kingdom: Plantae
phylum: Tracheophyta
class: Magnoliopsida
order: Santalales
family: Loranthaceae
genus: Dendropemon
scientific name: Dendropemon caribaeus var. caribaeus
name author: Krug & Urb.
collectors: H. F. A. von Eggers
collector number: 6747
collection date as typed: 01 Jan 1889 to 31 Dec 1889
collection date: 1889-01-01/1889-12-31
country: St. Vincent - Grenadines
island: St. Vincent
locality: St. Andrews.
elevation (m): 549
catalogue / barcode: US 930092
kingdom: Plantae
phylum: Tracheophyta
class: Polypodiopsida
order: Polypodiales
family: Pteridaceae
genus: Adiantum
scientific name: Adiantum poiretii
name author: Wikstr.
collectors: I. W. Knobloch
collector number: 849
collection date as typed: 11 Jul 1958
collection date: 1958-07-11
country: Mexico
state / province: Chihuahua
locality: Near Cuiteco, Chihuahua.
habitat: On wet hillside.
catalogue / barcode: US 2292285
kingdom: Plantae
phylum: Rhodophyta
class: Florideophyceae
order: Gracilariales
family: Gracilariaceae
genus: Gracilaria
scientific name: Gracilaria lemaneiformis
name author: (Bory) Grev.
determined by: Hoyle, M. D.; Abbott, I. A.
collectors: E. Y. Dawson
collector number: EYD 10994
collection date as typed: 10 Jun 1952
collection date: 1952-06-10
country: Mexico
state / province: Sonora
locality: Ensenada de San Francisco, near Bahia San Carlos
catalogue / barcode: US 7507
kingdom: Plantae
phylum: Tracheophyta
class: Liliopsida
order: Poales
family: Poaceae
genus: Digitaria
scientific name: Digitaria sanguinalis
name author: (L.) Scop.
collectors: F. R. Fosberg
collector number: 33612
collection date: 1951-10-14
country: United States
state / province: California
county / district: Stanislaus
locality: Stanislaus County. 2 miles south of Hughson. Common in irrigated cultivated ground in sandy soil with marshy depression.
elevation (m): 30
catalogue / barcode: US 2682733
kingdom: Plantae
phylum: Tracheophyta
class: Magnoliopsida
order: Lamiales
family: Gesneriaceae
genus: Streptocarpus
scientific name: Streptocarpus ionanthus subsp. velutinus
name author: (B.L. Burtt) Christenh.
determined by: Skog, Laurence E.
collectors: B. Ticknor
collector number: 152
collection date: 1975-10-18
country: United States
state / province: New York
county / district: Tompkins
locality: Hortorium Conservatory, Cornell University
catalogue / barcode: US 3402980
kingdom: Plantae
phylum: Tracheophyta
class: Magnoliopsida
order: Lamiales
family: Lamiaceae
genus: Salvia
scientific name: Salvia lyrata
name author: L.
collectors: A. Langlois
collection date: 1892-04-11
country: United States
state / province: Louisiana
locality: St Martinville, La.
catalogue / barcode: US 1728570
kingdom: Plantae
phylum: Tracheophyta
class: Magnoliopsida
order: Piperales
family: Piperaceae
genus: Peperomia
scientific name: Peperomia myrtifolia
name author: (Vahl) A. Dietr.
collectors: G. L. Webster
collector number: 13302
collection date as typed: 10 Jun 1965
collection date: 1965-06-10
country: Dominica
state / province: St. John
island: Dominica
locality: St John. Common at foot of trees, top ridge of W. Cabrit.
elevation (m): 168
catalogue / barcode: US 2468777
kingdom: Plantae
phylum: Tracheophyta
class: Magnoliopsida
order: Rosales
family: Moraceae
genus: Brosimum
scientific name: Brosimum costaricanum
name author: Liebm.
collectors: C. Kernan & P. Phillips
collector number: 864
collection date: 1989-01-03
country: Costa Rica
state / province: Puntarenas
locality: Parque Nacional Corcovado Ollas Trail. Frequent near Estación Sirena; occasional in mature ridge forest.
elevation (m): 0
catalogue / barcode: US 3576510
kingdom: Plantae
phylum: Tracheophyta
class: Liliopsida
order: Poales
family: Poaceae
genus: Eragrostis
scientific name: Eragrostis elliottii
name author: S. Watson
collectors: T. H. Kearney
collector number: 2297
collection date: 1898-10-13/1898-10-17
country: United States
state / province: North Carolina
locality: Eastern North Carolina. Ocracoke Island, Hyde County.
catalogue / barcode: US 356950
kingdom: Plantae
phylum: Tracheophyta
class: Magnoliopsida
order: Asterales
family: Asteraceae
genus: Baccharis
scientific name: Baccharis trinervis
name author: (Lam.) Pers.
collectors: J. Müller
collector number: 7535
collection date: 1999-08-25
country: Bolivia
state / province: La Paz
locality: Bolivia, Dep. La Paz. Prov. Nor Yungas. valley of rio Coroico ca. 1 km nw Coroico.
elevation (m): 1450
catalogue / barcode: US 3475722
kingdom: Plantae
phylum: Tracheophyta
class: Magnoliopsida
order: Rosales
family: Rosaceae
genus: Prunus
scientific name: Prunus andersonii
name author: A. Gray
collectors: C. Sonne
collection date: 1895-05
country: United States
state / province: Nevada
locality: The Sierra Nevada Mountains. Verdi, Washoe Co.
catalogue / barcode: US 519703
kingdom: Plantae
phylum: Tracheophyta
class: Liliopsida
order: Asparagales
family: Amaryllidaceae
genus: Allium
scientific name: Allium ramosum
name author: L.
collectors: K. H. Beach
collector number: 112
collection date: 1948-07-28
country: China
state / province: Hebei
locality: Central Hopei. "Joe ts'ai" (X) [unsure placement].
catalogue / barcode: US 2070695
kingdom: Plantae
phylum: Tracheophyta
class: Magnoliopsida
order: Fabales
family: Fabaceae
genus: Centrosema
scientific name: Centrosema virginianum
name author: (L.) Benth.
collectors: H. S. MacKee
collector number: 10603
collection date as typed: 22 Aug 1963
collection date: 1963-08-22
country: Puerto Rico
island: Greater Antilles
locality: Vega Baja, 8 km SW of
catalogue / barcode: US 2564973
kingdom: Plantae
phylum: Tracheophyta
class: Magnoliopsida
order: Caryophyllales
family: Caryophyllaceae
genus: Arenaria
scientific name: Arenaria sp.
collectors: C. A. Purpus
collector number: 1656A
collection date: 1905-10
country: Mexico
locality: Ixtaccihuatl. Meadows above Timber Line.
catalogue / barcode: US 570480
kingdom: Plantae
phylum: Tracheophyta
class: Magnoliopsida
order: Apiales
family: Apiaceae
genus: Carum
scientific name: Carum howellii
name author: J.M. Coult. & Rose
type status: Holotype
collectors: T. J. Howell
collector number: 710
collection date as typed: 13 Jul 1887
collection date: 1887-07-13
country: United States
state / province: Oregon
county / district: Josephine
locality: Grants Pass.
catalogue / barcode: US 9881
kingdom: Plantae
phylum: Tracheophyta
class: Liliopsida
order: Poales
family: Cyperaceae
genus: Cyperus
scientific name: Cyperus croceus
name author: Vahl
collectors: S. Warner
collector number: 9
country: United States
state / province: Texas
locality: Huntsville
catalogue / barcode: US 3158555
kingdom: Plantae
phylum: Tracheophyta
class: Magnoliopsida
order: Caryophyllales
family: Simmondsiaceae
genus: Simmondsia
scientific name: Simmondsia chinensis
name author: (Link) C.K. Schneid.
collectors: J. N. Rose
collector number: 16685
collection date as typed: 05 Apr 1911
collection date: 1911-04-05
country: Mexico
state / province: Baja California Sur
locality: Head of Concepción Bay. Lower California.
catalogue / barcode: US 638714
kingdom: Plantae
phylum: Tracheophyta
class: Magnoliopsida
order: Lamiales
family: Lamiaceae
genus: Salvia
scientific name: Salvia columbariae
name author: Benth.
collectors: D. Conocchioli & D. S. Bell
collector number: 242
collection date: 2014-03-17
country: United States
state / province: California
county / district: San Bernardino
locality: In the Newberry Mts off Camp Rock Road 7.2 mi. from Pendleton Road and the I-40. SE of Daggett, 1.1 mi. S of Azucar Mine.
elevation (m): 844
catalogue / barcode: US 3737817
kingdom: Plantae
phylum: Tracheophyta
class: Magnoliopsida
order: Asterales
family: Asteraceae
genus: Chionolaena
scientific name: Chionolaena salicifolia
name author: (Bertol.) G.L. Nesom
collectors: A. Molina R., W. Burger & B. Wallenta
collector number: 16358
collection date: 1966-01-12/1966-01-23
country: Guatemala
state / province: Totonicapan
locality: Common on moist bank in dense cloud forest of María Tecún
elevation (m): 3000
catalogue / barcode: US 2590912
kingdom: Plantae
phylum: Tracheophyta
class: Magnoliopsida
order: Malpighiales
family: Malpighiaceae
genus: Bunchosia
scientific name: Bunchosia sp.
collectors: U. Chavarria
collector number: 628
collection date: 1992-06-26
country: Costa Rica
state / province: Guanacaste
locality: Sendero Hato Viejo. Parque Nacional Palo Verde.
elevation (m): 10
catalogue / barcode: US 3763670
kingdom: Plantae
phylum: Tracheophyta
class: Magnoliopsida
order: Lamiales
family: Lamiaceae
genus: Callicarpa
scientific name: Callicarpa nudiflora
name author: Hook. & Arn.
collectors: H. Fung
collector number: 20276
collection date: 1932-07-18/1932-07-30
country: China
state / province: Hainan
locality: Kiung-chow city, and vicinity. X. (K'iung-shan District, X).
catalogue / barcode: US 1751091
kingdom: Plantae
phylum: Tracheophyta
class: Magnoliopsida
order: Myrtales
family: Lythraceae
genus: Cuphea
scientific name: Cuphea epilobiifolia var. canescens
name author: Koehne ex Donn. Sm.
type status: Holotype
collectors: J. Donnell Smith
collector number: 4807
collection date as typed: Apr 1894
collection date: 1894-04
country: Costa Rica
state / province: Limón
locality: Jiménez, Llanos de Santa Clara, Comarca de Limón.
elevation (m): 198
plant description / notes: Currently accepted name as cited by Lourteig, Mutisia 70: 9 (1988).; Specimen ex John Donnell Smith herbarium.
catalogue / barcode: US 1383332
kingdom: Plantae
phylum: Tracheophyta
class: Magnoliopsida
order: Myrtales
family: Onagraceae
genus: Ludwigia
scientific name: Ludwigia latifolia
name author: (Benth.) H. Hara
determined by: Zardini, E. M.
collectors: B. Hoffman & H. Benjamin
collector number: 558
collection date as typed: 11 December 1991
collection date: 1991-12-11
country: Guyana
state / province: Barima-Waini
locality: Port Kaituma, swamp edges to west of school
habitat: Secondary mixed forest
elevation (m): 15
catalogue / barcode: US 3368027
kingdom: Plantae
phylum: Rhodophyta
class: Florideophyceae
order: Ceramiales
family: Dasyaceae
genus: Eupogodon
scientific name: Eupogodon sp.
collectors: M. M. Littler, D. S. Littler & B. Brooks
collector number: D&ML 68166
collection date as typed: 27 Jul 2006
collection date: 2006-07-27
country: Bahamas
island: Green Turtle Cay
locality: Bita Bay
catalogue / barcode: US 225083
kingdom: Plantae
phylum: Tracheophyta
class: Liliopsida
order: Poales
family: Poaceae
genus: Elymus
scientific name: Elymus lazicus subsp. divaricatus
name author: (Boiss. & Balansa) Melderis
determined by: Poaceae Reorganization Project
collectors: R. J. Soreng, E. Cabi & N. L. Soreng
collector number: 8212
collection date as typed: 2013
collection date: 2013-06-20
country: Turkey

● ● ● ●

Render the rows from the beginning through the line holding "collection date: 1889-01-01/1889-12-31", inclusive, as a two-column CSV with the header field,value. Write one line per row, with each entry in its own quoted field and any line breaks replaced by spaces.

field,value
"kingdom:","Plantae"
"phylum:","Tracheophyta"
"class:","Magnoliopsida"
"order:","Santalales"
"family:","Loranthaceae"
"genus:","Dendropemon"
"scientific name:","Dendropemon caribaeus var. caribaeus"
"name author:","Krug & Urb."
"collectors:","H. F. A. von Eggers"
"collector number:","6747"
"collection date as typed:","01 Jan 1889 to 31 Dec 1889"
"collection date:","1889-01-01/1889-12-31"